No two brides are alike, and the same can be said for her ‘maids! These days, bridesmaid squads frequently include ‘maids who live in different parts of the country (or world!), have different jobs and family situations, and different budgets—meaning what’s affordable to one might be a splurge for another, and what’s doable for one might be a struggle for another. You can’t make everyone happy all the time, but putting a little bit of effort into bridesmaid etiquette and making things fair for your ‘maids will pay off in a big way as your wedding comes into focus.
Here are a few tips for leveling the playing field and considering appropriate bridesmaid etiquette for your unique group of ‘maids.

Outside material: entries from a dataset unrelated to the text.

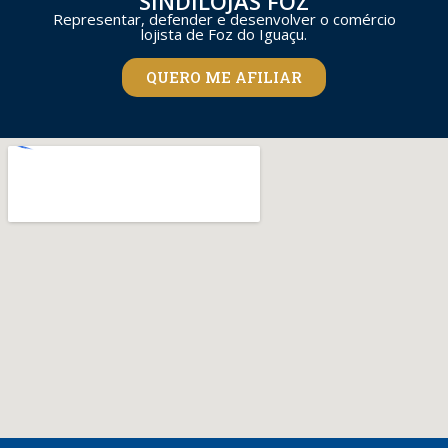
SINDILOJAS FOZ
Representar, defender e desenvolver o comércio
lojista de Foz do Iguaçu.
QUERO ME AFILIAR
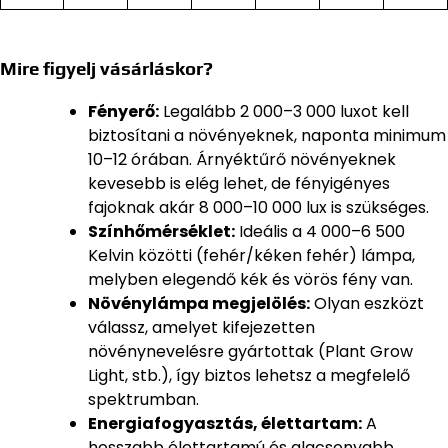
Mire figyelj vásárláskor?
Fényerő:
Legalább 2 000–3 000 luxot kell
biztosítani a növényeknek, naponta minimum
10–12 órában. Árnyéktűrő növényeknek
kevesebb is elég lehet, de fényigényes
fajoknak akár 8 000–10 000 lux is szükséges.
Színhőmérséklet:
Ideális a 4 000–6 500
Kelvin közötti (fehér/kéken fehér) lámpa,
melyben elegendő kék és vörös fény van.
Növénylámpa megjelölés:
Olyan eszközt
válassz, amelyet kifejezetten
növénynevelésre gyártottak (Plant Grow
Light, stb.), így biztos lehetsz a megfelelő
spektrumban.
Energiafogyasztás, élettartam:
A
hosszabb élettartamú és alacsonyabb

Pop-up costs? A bachelorette party that will last five days instead of just one night? Some women have the time and money to absorb the unforeseen expenses (of both time and money) agreeing to be a bridesmaid can bring, but for others, something like the above can throw them for a loop. To make sure everyone who signs on to be your ‘maid has a fair understanding of what will be expected of them (and their vacation days, and their finances), include a quick rundown of what your bridesmaids will have to pay for, what trips and parties they’ll be invited to, and what you’ll be covering for them (like their hair and makeup) in your will-you-be-my-bridesmaid invitations. That way everyone who says yes will say so knowing they can give it their all—and no one will be blindsided by a stressful surprise along the way!
Let them pick their dresses.
Instead of asking everyone to order the same $300 dress, which could be a stretch for some of your ladies, it’s good bridesmaid etiquette to let each ‘maid choose their own dress—and stick within their own personal budgets. Specify things like color or color family, style, and length, and let them go shopping. Give them plenty of time, and ask to see each dress before they pull the trigger so you can verify that it fits within your vision. You can even make a Pinterest board of dresses you like to help guide their choices. At the end of the process, you’re still giving each ‘maid the power to spend however much (or little!) on her dress as she feels comfortable, and not asking anyone to reveal their financial situation in the process. Even better: you’re giving every girl a chance to grab a dress she’ll love enough to wear again!
Delegate, delegate, delegate
We all have that one friend who volunteers for everything without thinking twice—so often that, before she knows it, most tasks tend to just fall into her lap without her even volunteering at all. Chances are, one or a couple of your bridesmaids are like this, and they’ll probably unintentionally take on more than their fair share of tasks just to help you out—and end up working their butts off while the other girls cruise. It’s poor bridesmaid etiquette to give your gals “jobs” to do for your wedding, there are ways they can all help out, and it’s better for you to delegate these tasks early on rather than letting them all end up on one woman’s plate. So, right after you pick your ‘maids, figure out what you need help with and match each task up with the gal who’d be best at it—e.g., ask your most artistic friend for help doing DIYs and your fashion-obsessed pal for help hunting down veils—then reiterate that no one needs to overdo it to help you because all you really want is their company on your big day! (And a fun bachelorette party.)
Pick the right MOH—or skip it entirely.
Being maid of honor is an honor (that’s why it’s in the name, y’all!) but it also comes with a significantly higher cash and time commitment than simply being a bridesmaid. When you’re selecting your MOH, it’s only fair to pick with both your heart and your head—can the girl you have in mind afford the extra expenses? Does she have the extra time in her schedule? Chances are, yes, but it’s worth a second thought just in case, because burdening your MOH can cause some serious drama down the line (and take a lot of the fun out of being MOH at all)! If you’re feeling like it might not be a fair appointment, you can simply skip having a maid of honor—no, you won’t get arrested! One of the simplest ways to make sure everything is fair is to make every ‘maid equal—that means no one is the “chief” who’s expected to do more, spend more and stress more.
Remember, they have lives.
Taking advantage of your bridesmaids sounds like something you’d never do—but you’d be surprised at how easy it is to (accidentally) do when you’re in the weeds of wedding stress and you just need help! But don’t forget: all of your bridesmaids have lives to live, jobs to do, friends to hang out with and families to support outside of your wedding—and it’s totally unfair to lose sight of that and expect them to give you 110 percent, 24/7. Especially if one woman is more available than another—and therefore can be taken advantage of more than another (or, on the flip side, makes the less-available one feel like a bad friend for not being there for you). A good rule of bridesmaid etiquette is to treat your squad like friends first, always—and never lose sight of that!